A "Wells Notice" is a notification from a regulator that it intends to recommend that enforcement proceedings be commenced against the prospective respondent. The notice references, the violation(s) that the Staff, here the U.S. Securities & Exchange Commission, believes has occurred. The enforcement staff generally notifies a person or entity of its intention to recommend the authorization of an enforcement action. The enforcement staff then invites the proposed defendant or respondent to make a Wells submission. A Wells submission is a document in which the proposed defendant or respondent explains why an enforcement action is not warranted.

While many cases resulting from the collapse of the financial markets have been dismissed based upon legal technicalities (i.e. someone was out lawyered on a particular issue and the Judge bought it), Judge Alsup’s decision is a breath of fresh air.

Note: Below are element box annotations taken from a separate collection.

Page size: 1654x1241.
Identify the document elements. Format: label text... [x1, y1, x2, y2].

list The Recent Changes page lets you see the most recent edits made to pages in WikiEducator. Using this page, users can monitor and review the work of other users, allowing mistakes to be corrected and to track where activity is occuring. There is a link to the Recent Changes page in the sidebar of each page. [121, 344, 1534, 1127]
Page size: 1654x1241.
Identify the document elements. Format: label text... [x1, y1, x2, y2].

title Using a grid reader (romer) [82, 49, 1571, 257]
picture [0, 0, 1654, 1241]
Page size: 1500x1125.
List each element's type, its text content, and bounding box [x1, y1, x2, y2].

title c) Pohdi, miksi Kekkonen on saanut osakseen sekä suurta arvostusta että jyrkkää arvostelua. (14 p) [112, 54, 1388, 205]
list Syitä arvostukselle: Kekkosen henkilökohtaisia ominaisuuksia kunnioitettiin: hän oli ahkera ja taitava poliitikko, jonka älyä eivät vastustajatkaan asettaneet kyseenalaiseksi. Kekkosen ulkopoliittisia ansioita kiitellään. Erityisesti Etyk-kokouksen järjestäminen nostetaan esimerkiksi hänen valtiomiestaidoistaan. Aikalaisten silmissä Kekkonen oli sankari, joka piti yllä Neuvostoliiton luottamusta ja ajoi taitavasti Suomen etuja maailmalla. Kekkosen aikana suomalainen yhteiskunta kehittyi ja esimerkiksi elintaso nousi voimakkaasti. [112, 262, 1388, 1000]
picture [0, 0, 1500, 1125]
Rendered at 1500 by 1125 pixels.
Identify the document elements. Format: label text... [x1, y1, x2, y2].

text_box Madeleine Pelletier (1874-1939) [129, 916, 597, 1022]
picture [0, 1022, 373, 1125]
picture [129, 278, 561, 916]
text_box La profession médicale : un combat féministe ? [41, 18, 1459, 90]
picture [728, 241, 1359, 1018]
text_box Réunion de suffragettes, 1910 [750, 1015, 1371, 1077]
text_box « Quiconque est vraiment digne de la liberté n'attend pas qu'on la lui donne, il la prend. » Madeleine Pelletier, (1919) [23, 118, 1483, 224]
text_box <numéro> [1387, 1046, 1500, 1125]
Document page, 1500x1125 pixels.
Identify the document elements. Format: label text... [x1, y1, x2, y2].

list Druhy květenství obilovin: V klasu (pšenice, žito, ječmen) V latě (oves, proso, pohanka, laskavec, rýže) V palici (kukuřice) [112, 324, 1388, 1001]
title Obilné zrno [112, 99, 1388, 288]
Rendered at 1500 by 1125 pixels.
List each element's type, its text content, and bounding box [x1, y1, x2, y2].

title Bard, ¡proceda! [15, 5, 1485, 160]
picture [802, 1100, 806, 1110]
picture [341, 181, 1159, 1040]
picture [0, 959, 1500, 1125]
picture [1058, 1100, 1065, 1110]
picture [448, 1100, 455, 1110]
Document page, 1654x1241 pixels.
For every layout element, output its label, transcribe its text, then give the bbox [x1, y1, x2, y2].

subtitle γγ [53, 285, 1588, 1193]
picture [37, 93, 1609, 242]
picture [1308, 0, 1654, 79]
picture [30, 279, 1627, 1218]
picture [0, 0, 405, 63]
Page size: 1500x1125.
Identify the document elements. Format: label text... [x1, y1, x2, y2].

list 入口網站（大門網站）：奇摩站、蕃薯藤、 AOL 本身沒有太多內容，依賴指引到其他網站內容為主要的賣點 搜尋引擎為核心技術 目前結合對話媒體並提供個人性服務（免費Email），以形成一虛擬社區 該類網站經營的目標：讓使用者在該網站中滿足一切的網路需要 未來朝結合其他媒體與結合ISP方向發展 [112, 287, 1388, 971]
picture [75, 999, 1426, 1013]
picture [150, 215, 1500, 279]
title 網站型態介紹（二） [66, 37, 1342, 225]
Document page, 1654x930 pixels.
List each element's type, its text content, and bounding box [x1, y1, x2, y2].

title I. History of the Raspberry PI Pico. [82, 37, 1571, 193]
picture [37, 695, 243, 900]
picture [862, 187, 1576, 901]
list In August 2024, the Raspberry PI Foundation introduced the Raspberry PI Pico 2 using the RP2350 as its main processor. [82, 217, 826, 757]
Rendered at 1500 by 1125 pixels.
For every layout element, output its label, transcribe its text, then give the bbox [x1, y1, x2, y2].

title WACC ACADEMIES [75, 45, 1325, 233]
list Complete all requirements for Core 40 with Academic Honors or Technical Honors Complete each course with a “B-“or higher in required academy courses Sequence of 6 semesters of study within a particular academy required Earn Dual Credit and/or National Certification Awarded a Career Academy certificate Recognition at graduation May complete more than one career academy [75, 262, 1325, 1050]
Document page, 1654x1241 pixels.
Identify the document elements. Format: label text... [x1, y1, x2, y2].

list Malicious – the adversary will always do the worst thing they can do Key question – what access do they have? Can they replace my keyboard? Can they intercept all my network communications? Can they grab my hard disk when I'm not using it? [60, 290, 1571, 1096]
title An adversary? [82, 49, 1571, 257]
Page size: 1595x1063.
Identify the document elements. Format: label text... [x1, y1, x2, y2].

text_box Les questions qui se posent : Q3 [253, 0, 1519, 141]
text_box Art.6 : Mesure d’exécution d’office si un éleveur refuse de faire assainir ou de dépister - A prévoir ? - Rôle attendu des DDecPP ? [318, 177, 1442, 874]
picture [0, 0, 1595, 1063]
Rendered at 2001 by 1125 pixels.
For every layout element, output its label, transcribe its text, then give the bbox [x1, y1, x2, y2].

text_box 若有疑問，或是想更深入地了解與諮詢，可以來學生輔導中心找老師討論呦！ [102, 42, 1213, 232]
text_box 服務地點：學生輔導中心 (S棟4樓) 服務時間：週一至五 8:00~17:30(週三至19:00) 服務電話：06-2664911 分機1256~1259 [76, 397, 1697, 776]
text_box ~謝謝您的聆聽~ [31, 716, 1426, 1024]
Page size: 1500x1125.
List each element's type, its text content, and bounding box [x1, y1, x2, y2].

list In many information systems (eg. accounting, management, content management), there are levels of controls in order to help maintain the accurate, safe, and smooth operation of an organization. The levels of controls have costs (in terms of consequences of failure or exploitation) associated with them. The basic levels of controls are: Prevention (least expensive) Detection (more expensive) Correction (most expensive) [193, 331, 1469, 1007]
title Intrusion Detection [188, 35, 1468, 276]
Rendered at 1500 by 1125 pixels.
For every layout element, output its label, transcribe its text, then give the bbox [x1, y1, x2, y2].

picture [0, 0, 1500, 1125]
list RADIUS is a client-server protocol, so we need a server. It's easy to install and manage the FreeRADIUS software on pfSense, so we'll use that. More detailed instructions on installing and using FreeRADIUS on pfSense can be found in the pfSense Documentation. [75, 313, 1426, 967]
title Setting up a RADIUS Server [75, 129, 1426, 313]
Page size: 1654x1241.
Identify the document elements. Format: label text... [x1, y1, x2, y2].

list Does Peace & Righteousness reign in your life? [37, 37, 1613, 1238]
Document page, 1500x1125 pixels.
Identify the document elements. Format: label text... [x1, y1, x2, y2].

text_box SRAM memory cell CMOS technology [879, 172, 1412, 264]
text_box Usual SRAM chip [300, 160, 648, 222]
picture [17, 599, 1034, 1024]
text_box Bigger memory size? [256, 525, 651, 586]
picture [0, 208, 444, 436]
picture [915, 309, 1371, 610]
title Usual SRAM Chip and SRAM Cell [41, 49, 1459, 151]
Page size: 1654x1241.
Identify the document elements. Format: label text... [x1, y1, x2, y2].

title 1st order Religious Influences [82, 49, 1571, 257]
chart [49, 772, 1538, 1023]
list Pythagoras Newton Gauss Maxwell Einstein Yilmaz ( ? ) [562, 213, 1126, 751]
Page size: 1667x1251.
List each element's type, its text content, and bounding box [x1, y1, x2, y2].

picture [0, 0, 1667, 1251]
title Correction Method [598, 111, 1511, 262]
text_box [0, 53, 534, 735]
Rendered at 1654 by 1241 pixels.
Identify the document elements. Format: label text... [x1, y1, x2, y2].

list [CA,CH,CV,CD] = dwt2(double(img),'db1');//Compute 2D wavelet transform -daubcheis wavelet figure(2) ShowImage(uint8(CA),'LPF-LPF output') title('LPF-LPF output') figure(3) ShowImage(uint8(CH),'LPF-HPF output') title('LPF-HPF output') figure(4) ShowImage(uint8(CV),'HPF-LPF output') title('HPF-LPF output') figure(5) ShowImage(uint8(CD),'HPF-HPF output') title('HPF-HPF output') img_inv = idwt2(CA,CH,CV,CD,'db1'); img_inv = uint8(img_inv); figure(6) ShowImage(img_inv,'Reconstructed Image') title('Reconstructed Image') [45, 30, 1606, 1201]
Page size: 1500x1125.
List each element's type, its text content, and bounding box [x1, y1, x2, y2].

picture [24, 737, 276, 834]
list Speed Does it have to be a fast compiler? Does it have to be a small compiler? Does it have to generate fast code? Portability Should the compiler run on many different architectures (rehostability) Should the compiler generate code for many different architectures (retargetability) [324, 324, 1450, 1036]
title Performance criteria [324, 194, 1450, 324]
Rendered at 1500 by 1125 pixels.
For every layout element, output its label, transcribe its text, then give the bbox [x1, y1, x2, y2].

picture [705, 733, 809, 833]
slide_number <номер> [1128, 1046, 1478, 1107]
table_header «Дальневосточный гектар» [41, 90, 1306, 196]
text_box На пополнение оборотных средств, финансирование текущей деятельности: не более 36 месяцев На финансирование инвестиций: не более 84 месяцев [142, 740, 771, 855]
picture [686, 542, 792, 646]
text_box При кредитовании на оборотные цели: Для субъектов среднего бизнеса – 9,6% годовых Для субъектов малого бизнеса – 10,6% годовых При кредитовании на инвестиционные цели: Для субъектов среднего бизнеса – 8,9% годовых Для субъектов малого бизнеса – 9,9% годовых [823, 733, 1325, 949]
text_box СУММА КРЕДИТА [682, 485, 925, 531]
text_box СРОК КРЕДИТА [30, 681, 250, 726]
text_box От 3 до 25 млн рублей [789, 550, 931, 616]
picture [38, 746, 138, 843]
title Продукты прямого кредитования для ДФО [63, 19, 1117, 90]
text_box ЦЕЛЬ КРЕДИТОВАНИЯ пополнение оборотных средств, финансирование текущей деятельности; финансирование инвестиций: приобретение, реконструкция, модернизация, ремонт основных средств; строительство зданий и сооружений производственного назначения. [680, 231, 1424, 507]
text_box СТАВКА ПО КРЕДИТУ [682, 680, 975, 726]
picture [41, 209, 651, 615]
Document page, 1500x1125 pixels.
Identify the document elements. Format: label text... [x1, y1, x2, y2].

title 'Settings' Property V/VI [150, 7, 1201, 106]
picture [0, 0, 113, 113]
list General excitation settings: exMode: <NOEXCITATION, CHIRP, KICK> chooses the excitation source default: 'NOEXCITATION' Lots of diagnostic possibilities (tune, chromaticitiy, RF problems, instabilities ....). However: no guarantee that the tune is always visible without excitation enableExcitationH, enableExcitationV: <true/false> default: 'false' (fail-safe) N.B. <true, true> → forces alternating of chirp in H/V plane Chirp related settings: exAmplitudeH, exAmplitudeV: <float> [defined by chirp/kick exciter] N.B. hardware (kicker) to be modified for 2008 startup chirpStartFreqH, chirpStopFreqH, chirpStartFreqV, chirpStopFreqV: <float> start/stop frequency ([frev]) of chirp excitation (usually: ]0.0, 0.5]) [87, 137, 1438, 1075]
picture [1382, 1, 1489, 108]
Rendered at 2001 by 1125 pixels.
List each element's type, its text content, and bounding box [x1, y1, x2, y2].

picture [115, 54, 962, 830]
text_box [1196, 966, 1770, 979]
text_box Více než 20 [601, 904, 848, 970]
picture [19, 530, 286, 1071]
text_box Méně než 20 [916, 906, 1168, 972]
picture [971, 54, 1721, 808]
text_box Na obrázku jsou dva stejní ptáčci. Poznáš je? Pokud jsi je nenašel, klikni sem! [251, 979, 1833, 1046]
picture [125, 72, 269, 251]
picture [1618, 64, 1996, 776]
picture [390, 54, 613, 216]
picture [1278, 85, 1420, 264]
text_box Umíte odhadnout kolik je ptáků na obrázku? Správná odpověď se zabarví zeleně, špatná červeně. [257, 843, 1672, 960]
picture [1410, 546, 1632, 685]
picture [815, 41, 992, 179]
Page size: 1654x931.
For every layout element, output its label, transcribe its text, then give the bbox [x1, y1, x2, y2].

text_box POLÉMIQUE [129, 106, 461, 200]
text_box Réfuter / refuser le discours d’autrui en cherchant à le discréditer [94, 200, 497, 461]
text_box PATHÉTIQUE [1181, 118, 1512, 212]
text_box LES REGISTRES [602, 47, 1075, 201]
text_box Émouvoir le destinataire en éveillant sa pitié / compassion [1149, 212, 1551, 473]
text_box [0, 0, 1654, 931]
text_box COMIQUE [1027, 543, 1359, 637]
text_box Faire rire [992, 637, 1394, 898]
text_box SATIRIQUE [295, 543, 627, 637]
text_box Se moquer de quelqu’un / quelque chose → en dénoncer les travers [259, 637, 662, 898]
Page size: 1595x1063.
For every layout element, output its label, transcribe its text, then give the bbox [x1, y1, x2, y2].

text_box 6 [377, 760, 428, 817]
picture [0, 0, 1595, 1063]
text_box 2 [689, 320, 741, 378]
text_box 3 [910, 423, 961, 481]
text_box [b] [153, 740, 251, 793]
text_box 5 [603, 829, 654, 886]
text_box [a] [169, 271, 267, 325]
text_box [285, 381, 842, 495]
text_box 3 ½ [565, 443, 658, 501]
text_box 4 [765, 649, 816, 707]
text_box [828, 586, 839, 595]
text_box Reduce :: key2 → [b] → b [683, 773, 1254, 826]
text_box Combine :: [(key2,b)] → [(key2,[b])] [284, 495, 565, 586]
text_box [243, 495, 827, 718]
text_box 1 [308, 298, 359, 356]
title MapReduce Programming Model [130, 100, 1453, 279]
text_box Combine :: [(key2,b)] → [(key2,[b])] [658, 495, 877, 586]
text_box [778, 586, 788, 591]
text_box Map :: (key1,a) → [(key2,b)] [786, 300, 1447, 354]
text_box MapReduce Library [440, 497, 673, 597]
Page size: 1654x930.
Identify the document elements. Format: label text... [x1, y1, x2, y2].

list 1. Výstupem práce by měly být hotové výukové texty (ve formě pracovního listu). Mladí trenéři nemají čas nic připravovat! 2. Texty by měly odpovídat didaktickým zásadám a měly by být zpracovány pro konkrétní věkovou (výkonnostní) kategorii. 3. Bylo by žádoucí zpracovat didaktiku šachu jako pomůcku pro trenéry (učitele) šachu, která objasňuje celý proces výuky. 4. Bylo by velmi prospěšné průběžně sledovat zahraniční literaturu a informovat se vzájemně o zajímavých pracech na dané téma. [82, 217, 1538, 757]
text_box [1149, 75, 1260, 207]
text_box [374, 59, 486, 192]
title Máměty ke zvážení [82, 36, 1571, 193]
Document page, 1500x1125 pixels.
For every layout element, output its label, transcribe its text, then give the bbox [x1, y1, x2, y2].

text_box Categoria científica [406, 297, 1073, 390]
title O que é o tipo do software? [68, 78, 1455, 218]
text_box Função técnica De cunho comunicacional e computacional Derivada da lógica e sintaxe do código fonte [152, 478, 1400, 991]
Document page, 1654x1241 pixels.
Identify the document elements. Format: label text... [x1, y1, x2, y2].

In re Charles Schwab Corp. Securities Litigation (No. C 08-01510 WHA, Apr. 8, 2010) provides an entertaining read and a rare victory for plaintiffs in defeating defendants' motion for summary judgment. Mutual fund holders alleged that the fund represented that the fund was diversified and never concentrated more than 25% in a single industry, but in fact it had concentrated more than 50% in residential housing and/or commercial real estate industry. Defendants' defense centered on a 3-sentence disclosure included in the SAI (which, you will recall, is not included in the prospectus but must be requested by investors):

The funds have determined that mortgage-backed securities
issued by private lenders do not have risk characteristics that are
correlated to any industry and, therefore, the funds have
determined that mortgage-backed securities issued by private
concentration policies. This means that a fund may invest more
than 25% of its total assets in privately-issued mortgage-backed
securities, which may cause the fund to be more sensitive to
adverse economic, business or political developments that affect
privately-issued mortgage-backed securities. Such developments
may include changes in interest rates, state or federal legislation
affecting residential mortgages and their issuers, and changes in
the overall economy.

The court placed these three sentences in the context of the 35-pages of "Investments, Risks and Limitations" contained in the SAI and found that, apart from the three sentences, the disclosure left the distinct impression that fund was diversified and that its plan was never to concentrate more than 25% in a single industry. Viewing the record most favorably to the plaintiffs, a jury could reasonably find that the three sentences had a low profile compared to the much higher profile of the attractive features of the fund. "In short, if defendants are going to define away the problem, a jury could reasonably find that they did not do so plainly enough."

The court also denied defendants' motion for summary judgment on loss causation. "If a mutual fund holds itself out as investing no more than 25% in a single industry but then, as actually planned, invests 50% in a single industry, there is no escape by blaming the industry rather than the promoter."